How to come to terms with death? This is the sort of question that many of us, for understandable reasons, avoid confronting. But a book with this as the central question has risen to the #1 spot on the New York Times bestseller list, Paul Kalanithi’s autobiography, When Breath Becomes Air.

Paul Kalanithi was a star sixth-year neurosurgery resident at Stanford when he was diagnosed with terminal metastatic lung cancer. He was able to return to work just long enough to complete his residency. He and his wife Lucy, also a doctor, focused on strengthening marriage, which had been strained by the demands of their residencies. They had a child, their daughter Cady. Dr. Kalanithi died twenty-two months after his diagnosis. The anniversary of his death is next week, March 9.

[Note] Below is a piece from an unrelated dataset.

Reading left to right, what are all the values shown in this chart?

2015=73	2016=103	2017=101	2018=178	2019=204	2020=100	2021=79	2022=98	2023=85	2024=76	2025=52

The poignant story of the death of a young man of such great promise accounts for much of the draw of Dr. Kalanithi’s autobiography. Another aspect of the book’s draw is the sketches of medical histories of Dr. Kalanithi’s neurosurgery patients, each of which tells of the mysteries of the brain: One patient became inconsolably sad when an electrode to control his Parkinson’s tremors was inserted deep into his brain, while another patient became euphorically happy after the removal of his brain tumor.

But another deeply moving part of his story is how Dr. Kalanithi’s engagement with great literature bore him up in his confrontation with mortality.

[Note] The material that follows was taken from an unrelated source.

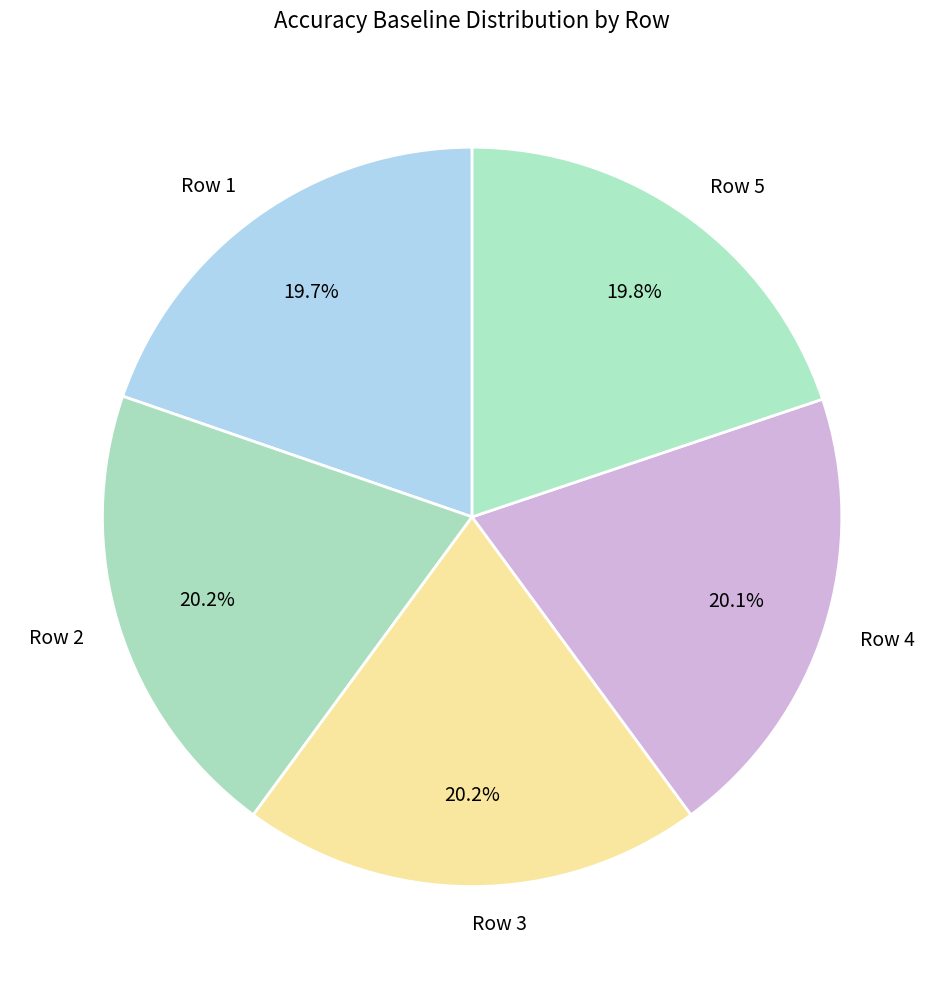

Do Row 4 and Row 1 together represent more than half of the pie?

No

Dr. Kalanithi introduced to literature by his mother, who was determined to compensate for their public school district’s deficiencies by seeing that her sons read the books listed on a “college prep reading list” she had tracked down—a list that included many classics. Later, Kalanithi’s high school girlfriend handed him a fantasy novel, Satan: His Psychotherapy and Cure by the Unfortunate Dr. Kassler, J.S.P.S., that sparked his interest in biology and neuroscience. He went on to earn both an undergraduate and a master’s degree in English literature at Stanford before taking up medicine.

When Dr. Kalanithi was diagnosed with terminal cancer, literature—not his medical knowledge—provided the intellectual resources to come to terms with death:

Lost in a featureless wasteland of my own mortality, and finding no traction in the reams of scientific studies, intercellular molecular pathways, and endless curves of survival statistics, I began reading literature again: Solzhenitsyn’s Cancer Ward, B. S. Johnson’s The Unfortunates, Tolstoy’s Ivan Ilyich, Nagel’s Mind and Cosmos, Woolf, Kafka, Montaigne, Frost, Greville, memoirs of cancer patients—anything by anyone who had ever written about mortality. I was searching for a vocabulary with which to make sense of death…

For Dr. Kalanithi, he was able to begin “reading literature again” because he had read so much literature in earlier years—he knew how to read a great book, and he had enough acquaintance with great literature to know how to pick out the books that would speak to him then. But someone who had not already read a lot of literature would not know where to look, or how to read a great book.

Death at such a young age comes by chance. But the resources of literature Dr. Kalanithi’s was able to draw on to face up to his early death came to him not through chance, but through the determination of his mother, the interest of a girlfriend, and dedicated teachers he met at college. Not everyone is so fortunate to have such a determined mother or to attend such a fine college. But we can try to insist that our schools introduce students to great literature so that it will be there, in the back of their minds, to be a resource when today’s young people grow up and face crises of their own.